**Data excerpt**

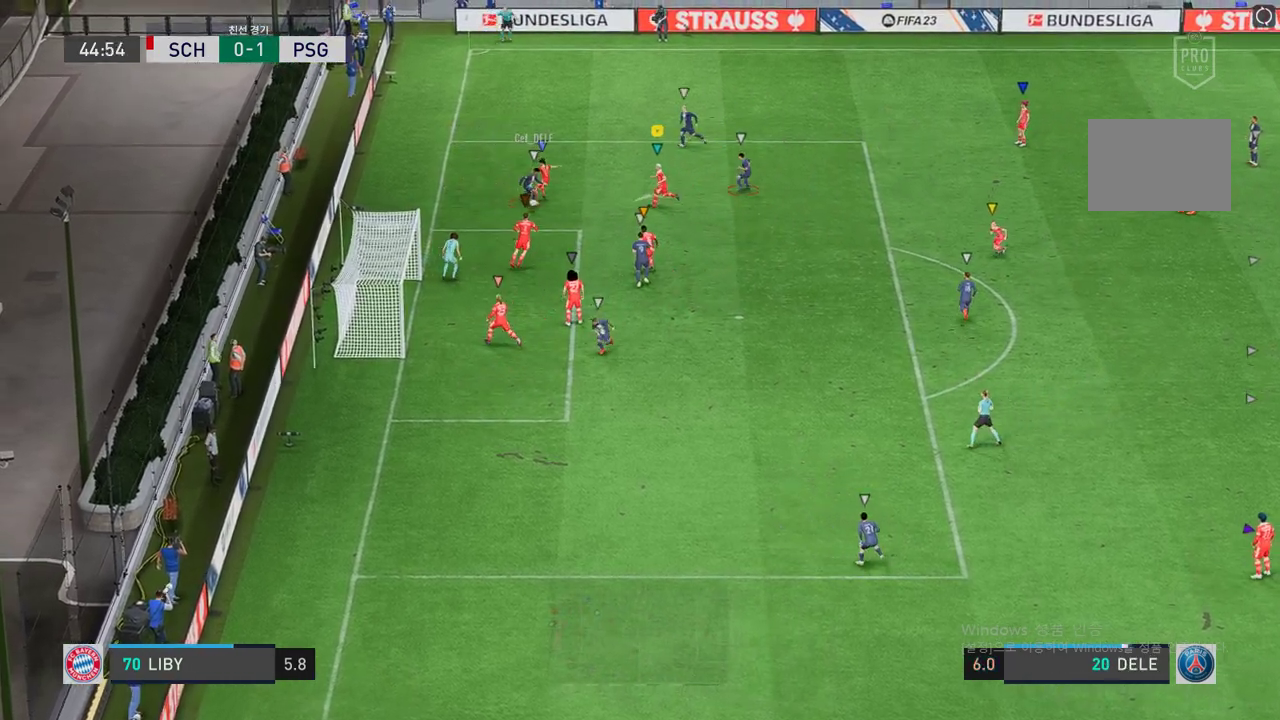
{"buttons": ["L2"], "left_stick": "right", "right_stick": "center", "events": [[16, "left_stick", "up"], [83, "left_stick", "up-left"], [352, "left_stick", "up-right"], [486, "R2", "up"], [502, "left_stick", "right"]]}
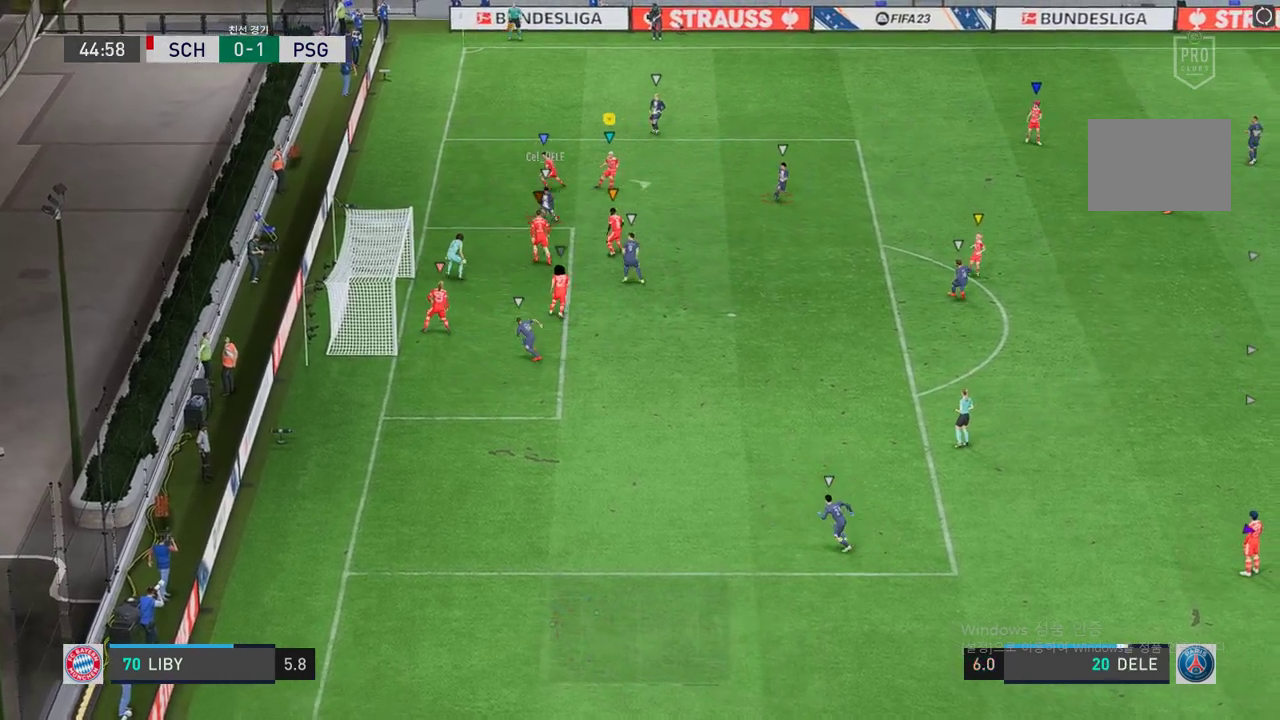
{"buttons": ["L2"], "left_stick": "center", "right_stick": "center", "events": [[218, "left_stick", "down-right"], [369, "left_stick", "down"], [487, "left_stick", "center"]]}
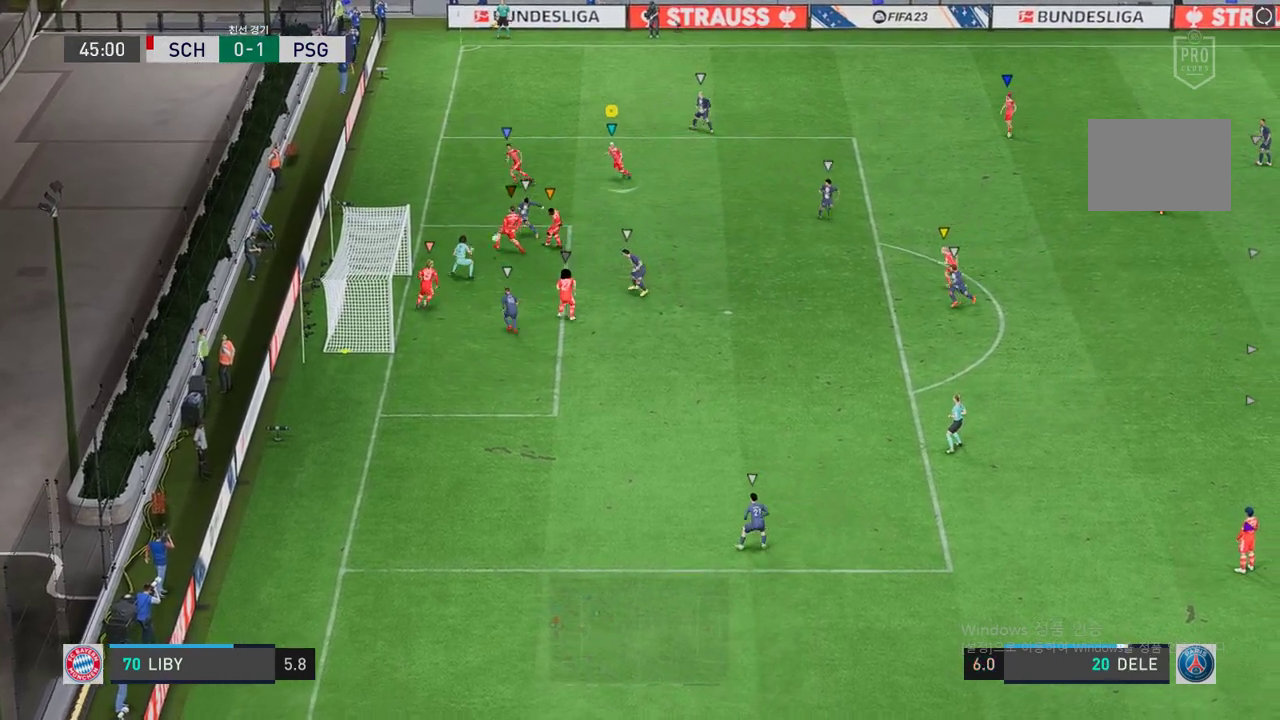
{"buttons": ["L2", "R2"], "left_stick": "center", "right_stick": "center", "events": [[101, "R2", "down"]]}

**Work to be completed**
Please go through each line of the data and count those that contain the string "down"; give that number alone.

**Task result**
2